### Extrait de page
Cette période chaotique n’est pas née d’hier. Elle s’est invitée à multiples reprises dès les débuts de la Ve République, de la démission du général de Gaulle le 18 avril 1969 à l’actuelle dissolution. Toutefois, jusqu’à la présidence de Nicolas Sarkozy, les institutions avaient bien tenu le coup, malgré les cohabitations Mitterrand-Chirac, Mitterrand-Balladur et Chirac-Jospin.

De l’ « hyperprésident » au « président normal…

C’est surtout lors de la présidence de Nicolas Sarkozy que les limites de la Ve République sont apparues. Sarkozy se voulait « hyperprésident » reléguant son premier ministre au rang de collaborateur. Concentrant dans ses mains tous les pouvoir ou peu s’en faut, Sarko a… concentré par conséquent toutes les colères!

François Hollande, ayant vu l’échec de l’« hyperprésidence », s’est voulu « président normal ». Or, l’actuelle Constitution française attribuant au chef de l’Etat des pouvoirs exorbitants pour une démocratie, il est rigoureusement impossible d’être un « président normal ».

En voulant normaliser une fonction qui ne peut l’être, Hollande a affaibli son pouvoir en laissant les « frondeurs » de son propre Parti socialiste entraver son action et se montrant incapable d’empêcher son ministre de l’Economie – un certain Macron Emmanuel – de saboter sa politique pour mieux se propulser à l’Elysée.

…Puis à « Jupiter »

Elu au pouvoir suprême, Macron a restauré l’hyperprésidence de Sarkozy en accentuant encore son caractère vertical. « Jupiter » était né. On connaît la suite: la crise des Gilets Jaunes qui couve encore, les réformes imposées au parlement, les colères que « Jupiter » dit entendre mais sans les écouter.

D’aucuns rétorquerons, à raison, que la présidence Macron a su gérer convenablement l’épidémie covidienne. C’est indéniable. Cela dit, d’autres pays dont les institutions ne sont pas personnalisées à outrance, comme la Suisse, ont fait aussi bien sinon mieux.

Trop de pouvoirs tue le pouvoir

Trop de pouvoirs tue le pouvoir. Le chaos s’est aujourd’hui aggravé. Nicolas Sarkozy, François Hollande et Emmanuel Macron ont échoué à en sortir. Les hommes ne sont donc pas la seule cause du trouble. Les institutions y tiennent une part prépondérante.

Le logiciel de la Ve République est en voie d’obsolescence. Il convient donc de réinitialiser la République par l’élaboration d’une VIe République qui ménagerait aux citoyens une place digne d’une démocratie réelle. Une constitution qui serait bâtie avec eux et non sans eux.

Jean-Noël Cuénod

PS: L’intitulé de ce papier est inspiré par le titre du superbe recueil d’Aimé Césaire « Soleil Cou Coupé ».

3 réflexions sur « Elections législatives 2024: une Ve cou coupé »

  1. Conclusion impérative.

### Jeu de données
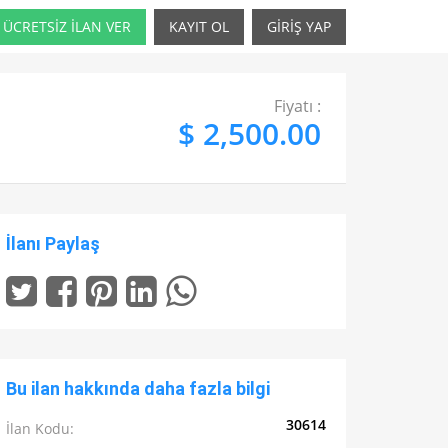
ÜCRETSİZ İLAN VER
KAYIT OL
GİRİŞ YAP
Fiyatı :
$ 2,500.00
İlanı Paylaş
Bu ilan hakkında daha fazla bilgi
30614
İlan Kodu:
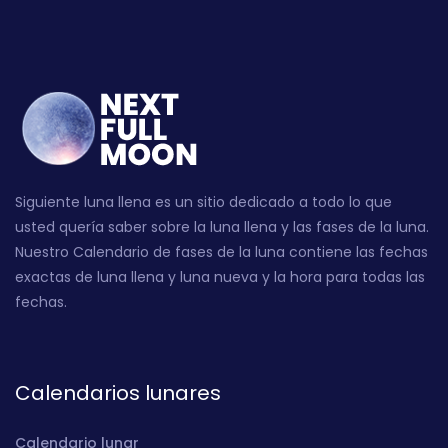
Siguiente luna llena es un sitio dedicado a todo lo que
usted quería saber sobre la luna llena y las fases de la luna.
Nuestro Calendario de fases de la luna contiene las fechas
exactas de luna llena y luna nueva y la hora para todas las
fechas.
Calendarios lunares
Calendario lunar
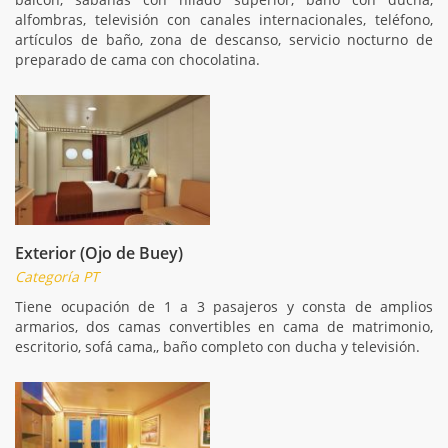
alfombras, televisión con canales internacionales, teléfono,
artículos de baño, zona de descanso, servicio nocturno de
preparado de cama con chocolatina.
Exterior (Ojo de Buey)
Categoría PT
Tiene ocupación de 1 a 3 pasajeros y consta de amplios
armarios, dos camas convertibles en cama de matrimonio,
escritorio, sofá cama,, baño completo con ducha y televisión.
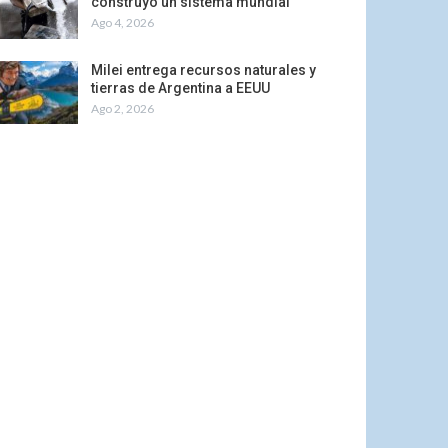
construyó un sistema mundial
Ago 4, 2026
Milei entrega recursos naturales y
tierras de Argentina a EEUU
Ago 2, 2026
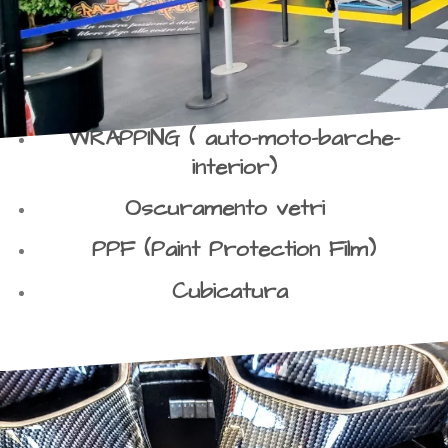
WRAPPING ( auto-moto-barche-
interior)
Oscuramento vetri
PPF (Paint Protection Film)
Cubicatura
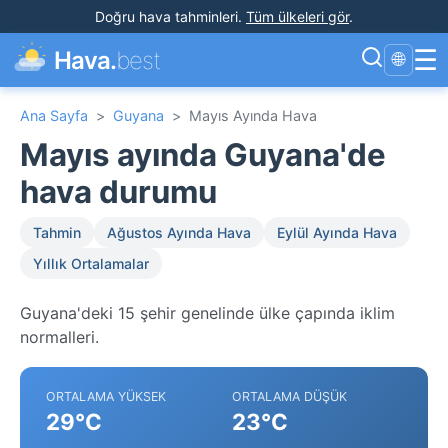
Doğru hava tahminleri
.
Tüm ülkeleri gör
.
☰
Hava.
best
🌐
Ana Sayfa
>
Guyana
>
Mayıs Ayında Hava
Mayıs ayında Guyana'de
hava durumu
Tahmin
Ağustos Ayında Hava
Eylül Ayında Hava
Yıllık Ortalamalar
Guyana'deki 15 şehir genelinde ülke çapında iklim
normalleri.
ORTALAMA YÜKSEK
ORTALAMA DÜŞÜK
29°C
23°C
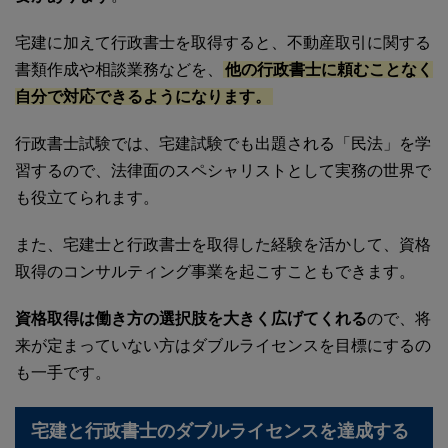
宅建に加えて行政書士を取得すると、不動産取引に関する
書類作成や相談業務などを、
他の行政書士に頼むことなく
自分で対応できるようになります。
行政書士試験では、宅建試験でも出題される「民法」を学
習するので、法律面のスペシャリストとして実務の世界で
も役立てられます。
また、宅建士と行政書士を取得した経験を活かして、資格
取得のコンサルティング事業を起こすこともできます。
資格取得は働き方の選択肢を大きく広げてくれる
ので、将
来が定まっていない方はダブルライセンスを目標にするの
も一手です。
宅建と行政書士のダブルライセンスを達成する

### À faire
1. Répondez à ces questions d'après l'extrait :
(a) À quelle date le général de Gaulle a-t-il démissionné ?
(b) Quel type de président François Hollande a-t-il voulu être ?
(c) Quel pays a fait aussi bien sinon mieux face à l'épidémie ?
2. Ces affirmations sont-elles conformes à l'extrait ? Répondez par oui ou non et citez mot pour mot le passage décisif.
(a) Les institutions avaient tenu jusqu'à la présidence de Nicolas Sarkozy.
(b) Les hommes sont la seule cause du trouble.
(c) Le titre du papier s'inspire d'un recueil d'Aimé Césaire.

### Réponses par consigne
1.
(a) Le 18 avril 1969.
(b) Un « président normal ».
(c) La Suisse.

2.
(a) Oui : « jusqu’à la présidence de Nicolas Sarkozy, les institutions avaient bien tenu le coup »
(b) Non : « Les hommes ne sont donc pas la seule cause du trouble. »
(c) Oui : « L’intitulé de ce papier est inspiré par le titre du superbe recueil d’Aimé Césaire »